La verdad es que Rubén Rocha Moya no necesitaba aliarse con el Cártel de Sinaloa para ganar la elección de gobernador de 2021. Las encuestas decían que ganaba por el efecto Morena que todavía aportaba un bono de confianza a los sinaloenses. Aun así, Rocha y su equipo de campaña decidieron asegurar el triunfo; era la tercera vez que el maestro era candidato a la gubernatura; lo había sido en 1986, 1998 y ahora en 2021.

En 1986 fue una candidatura testimonial, pero en 1998, contra Juan Millán del PRI, Rocha vio cómo le había redituado a Millán su alianza con el Mayo Zambada, por lo que en 2021 no quiso jugar riesgos y buscó la bendición con “el señor del sombrero”.

Con el apoyo del Mayo, los hijos de Rocha buscaron a los hijos del Chapo Guzmán, de quienes habían sido compañeros de adolescencia en la colonia Las Quintas en Culiacán, y así se integraron un grupo de amigos de los hijos de Rocha a la campaña y a su vez se establecieron los acuerdos con Los Chapitos. Estos acuerdos incluían financiamiento y operación política que garantizara el triunfo.

Durante la campaña de 2021, Rocha y su equipo llegaban a reuniones con empresarios y les decían que no les venían a pedir dinero, que eso estaba garantizado.

Por otro lado, el día miércoles 2 de junio de 2021, día de su cierre de campaña en Culiacán, llegó el entonces candidato de Morena a la gobernatura, Rubén Rocha, a mi oficina; había solicitado cita el día anterior. Llegó tranquilo, no se le veía preocupado por el evento ni por la elección del domingo. Venía a hacer de mi conocimiento que no estaba contento con la cobertura informativa que le había realizado el periódico Noroeste, del que soy socio minoritario.
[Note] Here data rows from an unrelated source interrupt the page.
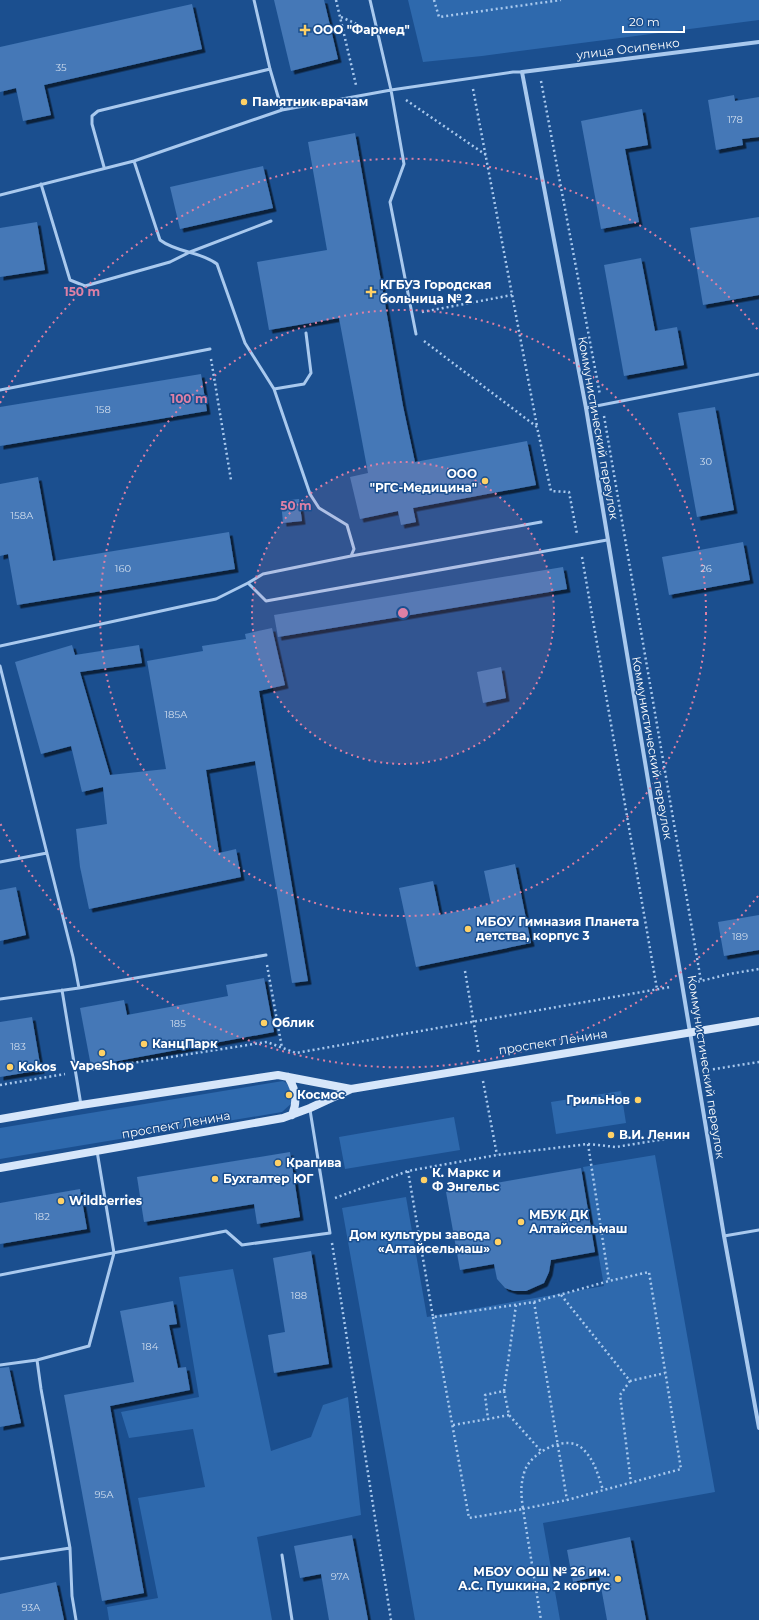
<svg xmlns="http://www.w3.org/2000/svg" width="759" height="1620" viewBox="0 0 759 1620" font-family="Montserrat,sans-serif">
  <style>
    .green { fill: #2e69ad }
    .building { fill: #4478b7; filter: url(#shadow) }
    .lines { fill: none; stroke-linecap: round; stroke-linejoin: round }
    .path { stroke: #a9c9ee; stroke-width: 2.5; stroke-dasharray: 2 3; stroke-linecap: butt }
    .service { stroke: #a9c9ee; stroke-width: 3 }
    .minor { stroke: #a9c9ee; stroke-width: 4 }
    .secondary { stroke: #d6e6fa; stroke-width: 8 }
    .ring { fill: none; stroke: #dd80a5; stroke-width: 2; stroke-dasharray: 2 4 }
    .poi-dot { fill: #ffd166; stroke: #1b4f8f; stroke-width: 1.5 }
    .labels { text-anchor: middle; stroke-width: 3; stroke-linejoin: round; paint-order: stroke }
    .number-label { font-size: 10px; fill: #d0dded }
    .poi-label { font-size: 12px; font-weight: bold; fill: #fff; stroke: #1b4f8f; text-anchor: start }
    .street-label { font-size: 12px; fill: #fff; stroke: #1b4f8f }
    .centre { fill: #dd80a5; stroke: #1b4f8f; stroke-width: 2 }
    .ring-label { font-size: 12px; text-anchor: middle; font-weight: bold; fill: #dd80a5; stroke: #1b4f8f; stroke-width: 3; stroke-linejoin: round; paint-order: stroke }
  </style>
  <defs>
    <filter id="shadow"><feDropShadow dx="3.5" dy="3.5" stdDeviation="0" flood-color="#0009"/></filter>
  </defs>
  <rect width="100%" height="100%" fill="#1b4f8f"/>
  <path class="green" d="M408 0H759V20L482 56 423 62Z
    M283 1081 293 1087 294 1101 282 1112 0 1159V1128Z
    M621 1091 626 1123 556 1134 551 1102Z
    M454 1117 460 1150 345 1169 339 1137Z
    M655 1155 715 1492 543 1523 560 1620H415L342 1208 406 1197 427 1317 604 1286 583 1167Z
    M233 1269 271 1451 311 1437 323 1405 348 1397 361 1515 257 1537 272 1620H109L107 1607 158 1598 138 1498 205 1487 193 1429 129 1438 121 1412 199 1397 179 1277Z"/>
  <path class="building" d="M274 0H324L338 59 291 71Z
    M192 4 202 49 44 85 51 115 23 121 16 88 0 92V47Z
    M734 95 735 101 759 97V137L742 139 743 145 716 150 708 100Z
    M642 109 648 145 625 149 639 222 601 229 581 121Z
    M355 133 403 406 415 462 527 441 536 485 413 508 416 522 401 525 398 511 360 519 350 477 368 473 339 318 269 330 257 262 327 250 308 142Z
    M263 166 273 208 180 229 170 187Z
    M759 217V295L703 305 690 228Z
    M37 222 45 270 0 277V228Z
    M641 258 655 331 677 327 684 365 624 376 604 265Z
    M201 374 207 411 0 446V407Z
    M715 407 734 510 697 517 678 413Z
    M38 477 53 561 229 532 235 569 17 605 8 554 0 556V484Z
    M299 499 302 521 283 523 281 501Z
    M743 542 750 580 669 595 662 557Z
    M563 567 567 589 278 637 274 615Z
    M272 628 285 685 259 691 308 981 292 983 255 761 206 770 219 853 236 849 241 877 89 909 80 867 76 829 107 824 103 787 82 792 71 746 41 754 15 662 72 645 75 655 139 645 142 663 80 672 110 775 166 769 147 661 203 651 202 646 246 639 245 634Z
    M501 667 506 698 483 703 477 672Z
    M515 864 531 943 416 967 399 888 433 881 440 915 491 904 484 871Z
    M16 887 26 935 0 941V890Z
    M759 915V950L724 956 718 922Z
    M264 978 274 1032 91 1066 80 1008 124 1000 127 1015 228 996 226 985Z
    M32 1017 41 1070 0 1077V1022Z
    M290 1152 300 1217 257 1224 254 1204 144 1222 137 1177Z
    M581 1168 595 1252 551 1260 549 1272 544 1283 526 1291H514L505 1288 497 1279 494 1264 460 1270 446 1192Z
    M80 1189 87 1229 0 1244V1203Z
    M311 1251 329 1364 274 1373 268 1335 285 1332 273 1258Z
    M173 1301 177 1324 169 1325 178 1368 186 1367 190 1390 110 1406 144 1593 102 1601 64 1395 134 1382 120 1311Z
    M9 1367 21 1423 0 1427V1368Z
    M352 1535 368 1620H329L321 1574 300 1578 294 1546Z
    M630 1537 646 1620H607L599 1576 573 1582 567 1550Z
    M56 1582 64 1620H0V1594Z"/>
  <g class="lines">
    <path class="path" d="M336 0 356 85
      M434 0 439 17 561 0
      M341 17 364 27
      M541 81 600 395
      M473 89 537 426
      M406 100 486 155
      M422 312 512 295
      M424 341 537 427 551 491 569 492 577 534
      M211 359 231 480
      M604 416 701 981
      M582 557 657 989
      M267 965 282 1048
      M465 971 479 1054
      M693 983 729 974 759 969
      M87 1070 267 1042 296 1053 670 987
      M708 1070 759 1062
      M483 1081 497 1155
      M0 1085 65 1074
      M588 1144 609 1281
      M408 1171 433 1317 534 1302 609 1281 649 1272 681 1469 567 1500 523 1509 541 1620
      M335 1198 408 1171 497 1155 588 1144 616 1147 665 1139
      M332 1243 391 1620
      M561 1295 630 1381 665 1373
      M534 1302 567 1500
      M433 1317 469 1518 523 1509C521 1494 520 1485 525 1470 532 1452 567 1433 583 1449 595 1461 598 1475 603 1490
      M630 1381 620 1395 631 1483
      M504 1391 516 1305
      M509 1415 488 1419 485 1395 504 1391 509 1415 541 1451
      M453 1425 488 1419
      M516 1590 536 1587"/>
    <path class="service" d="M254 0 270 69 282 110
      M370 0 391 90 404 164 390 202 416 334
      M134 161 160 240C177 253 200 251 217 264L245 343 274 389 310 494 319 508 347 525 354 549 351 556 263 574 248 583
      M104 167 92 124V116L98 111 270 69
      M41 184 70 280 85 286 170 262 190 252 271 221
      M0 195 134 161 282 110 391 90 513 72H522
      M274 389 304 384 311 373 306 333
      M0 390 210 349
      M586 408 759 374
      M351 556 541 522
      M0 646 216 599 248 583 266 601 607 540
      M0 666 73 957 79 988
      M0 862 47 853
      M62 990 81 1105
      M0 999 79 988 266 955
      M724 1236 759 1230
      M0 1275 226 1231 242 1245 330 1233 310 1110
      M0 1365 37 1360
      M282 1555 292 1620
      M0 1559 70 1548
      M76 1620 72 1596 70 1548 41 1389 37 1360 89 1346 114 1253 97 1151"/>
    <path class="minor" d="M759 42 522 72 586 408 724 1236 759 1428"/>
    <path class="secondary" d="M288 1077C296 1089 298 1101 292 1115
      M0 1119 81 1105 278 1075 351 1089
      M0 1168 283 1118 310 1108 351 1089 759 1021"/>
  </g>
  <circle cx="403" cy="613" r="151" fill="#dd80a5" fill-opacity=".12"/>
  <g class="ring">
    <circle cx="403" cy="613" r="151"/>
    <circle cx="403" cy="613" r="303"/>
    <path d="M758 896A454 454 0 0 1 0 823M0 403A454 454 0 0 1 758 330"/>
  </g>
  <g class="poi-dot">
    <path d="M303 24h4v4h4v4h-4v4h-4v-4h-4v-4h4z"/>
    <circle cx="244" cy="102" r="4"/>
    <path d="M369 286h4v4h4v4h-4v4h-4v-4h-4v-4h4z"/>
    <circle cx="485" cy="481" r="4"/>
    <circle cx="468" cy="929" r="4"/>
    <circle cx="264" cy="1023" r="4"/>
    <circle cx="144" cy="1044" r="4"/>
    <circle cx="102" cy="1053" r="4"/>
    <circle cx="10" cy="1067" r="4"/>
    <circle cx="289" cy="1095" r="4"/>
    <circle cx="638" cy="1100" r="4"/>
    <circle cx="611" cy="1135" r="4"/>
    <circle cx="278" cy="1163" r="4"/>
    <circle cx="215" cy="1179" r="4"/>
    <circle cx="424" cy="1180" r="4"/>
    <circle cx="61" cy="1201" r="4"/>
    <circle cx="521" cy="1222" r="4"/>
    <circle cx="498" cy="1242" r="4"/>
    <circle cx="618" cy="1579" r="4"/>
  </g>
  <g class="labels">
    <g class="number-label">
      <text x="61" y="71">35</text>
      <text x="735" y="123">178</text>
      <text x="103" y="413">158</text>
      <text x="706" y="465">30</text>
      <text x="22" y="519">158А</text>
      <text x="123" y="572">160</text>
      <text x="706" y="572">26</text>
      <text x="176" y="718">185А</text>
      <text x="740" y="940">189</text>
      <text x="178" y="1027">185</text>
      <text x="18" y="1050">183</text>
      <text x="42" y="1220">182</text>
      <text x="299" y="1299">188</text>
      <text x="150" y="1350">184</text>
      <text x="104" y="1498">95А</text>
      <text x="340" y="1580">97А</text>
      <text x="31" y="1611">93А</text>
    </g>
    <g class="poi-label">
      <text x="313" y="34">ООО "Фармед"</text>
      <text x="252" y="106">Памятник врачам</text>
      <text x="380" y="289">КГБУЗ Городская<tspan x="380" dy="14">больница № 2</tspan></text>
      <text x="477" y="478" text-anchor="end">ООО<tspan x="477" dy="14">"РГС-Медицина"</tspan></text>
      <text x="476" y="926">МБОУ Гимназия Планета<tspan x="476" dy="14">детства, корпус 3</tspan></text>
      <text x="272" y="1027">Облик</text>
      <text x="152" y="1048">КанцПарк</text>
      <text x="102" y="1070" text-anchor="middle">VapeShop</text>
      <text x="18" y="1071">Kokos</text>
      <text x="297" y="1099">Космос</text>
      <text x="630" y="1104" text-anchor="end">ГрильНов</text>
      <text x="619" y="1139">В.И. Ленин</text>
      <text x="286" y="1167">Крапива</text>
      <text x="432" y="1177">К. Маркс и<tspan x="432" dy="14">Ф Энгельс</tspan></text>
      <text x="223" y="1183">Бухгалтер ЮГ</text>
      <text x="69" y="1205">Wildberries</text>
      <text x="529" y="1219">МБУК ДК<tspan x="529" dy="14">Алтайсельмаш</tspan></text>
      <text x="490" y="1239" text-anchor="end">Дом культуры завода<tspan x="490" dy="14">«Алтайсельмаш»</tspan></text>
      <text x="610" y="1576" text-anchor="end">МБОУ ООШ № 26 им.<tspan x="610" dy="14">А.С. Пушкина, 2 корпус</tspan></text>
    </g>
    <g class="street-label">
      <text transform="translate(628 49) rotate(-7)" y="4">улица Осипенко</text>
      <text transform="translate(598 428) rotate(80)" y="4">Коммунистический переулок</text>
      <text transform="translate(652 748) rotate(80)" y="4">Коммунистический переулок</text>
      <text transform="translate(553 1042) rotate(-9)" y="4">проспект Ленина</text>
      <text transform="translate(706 1067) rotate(81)" y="4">Коммунистический переулок</text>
      <text transform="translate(176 1125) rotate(-10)" y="4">проспект Ленина</text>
    </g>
  </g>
  <circle cx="403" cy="613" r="6" class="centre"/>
  <g class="ring-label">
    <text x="82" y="296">150 m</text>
    <text x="189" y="403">100 m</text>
    <text x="296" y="510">50 m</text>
  </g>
  <path d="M623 26v6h61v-6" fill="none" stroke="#ffffff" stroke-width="2"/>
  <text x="629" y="26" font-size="12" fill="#ffffff" stroke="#1b4f8f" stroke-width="3" paint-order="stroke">20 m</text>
</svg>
“Han estado muy cargados en contra nuestra en el Noroeste”, me dijo en tono suave al tiempo que esquivaba la mirada después del saludo. “A huevo, ¡a huevo que estamos cargados!” Le contesté con mi habitual vehemencia. “Claro que estamos cargados, traes a Gerardo Vargas en tu equipo como candidato en Ahome y ese cabrón siendo secretario de Gobierno con Malova, mandó darle un balazo a Adrián López, nuestro director en el periódico. ¡A huevo que estamos cargados! ¿Querías que te aplaudiéramos?”

Sorprendido por mi reacción sobre la cobertura periodística, me contestó a rajatabla, “Gerardo no es de nosotros, nos lo pusieron de México … Scherer”.

Después de ver la operación política de Los Chapitos a favor de Morena en esa elección de 2021 en Sonora, Sinaloa y Nayarit, me queda claro que Rocha y su equipo estaban confiados que Rocha sería gobernador: le habían vendido el alma al diablo.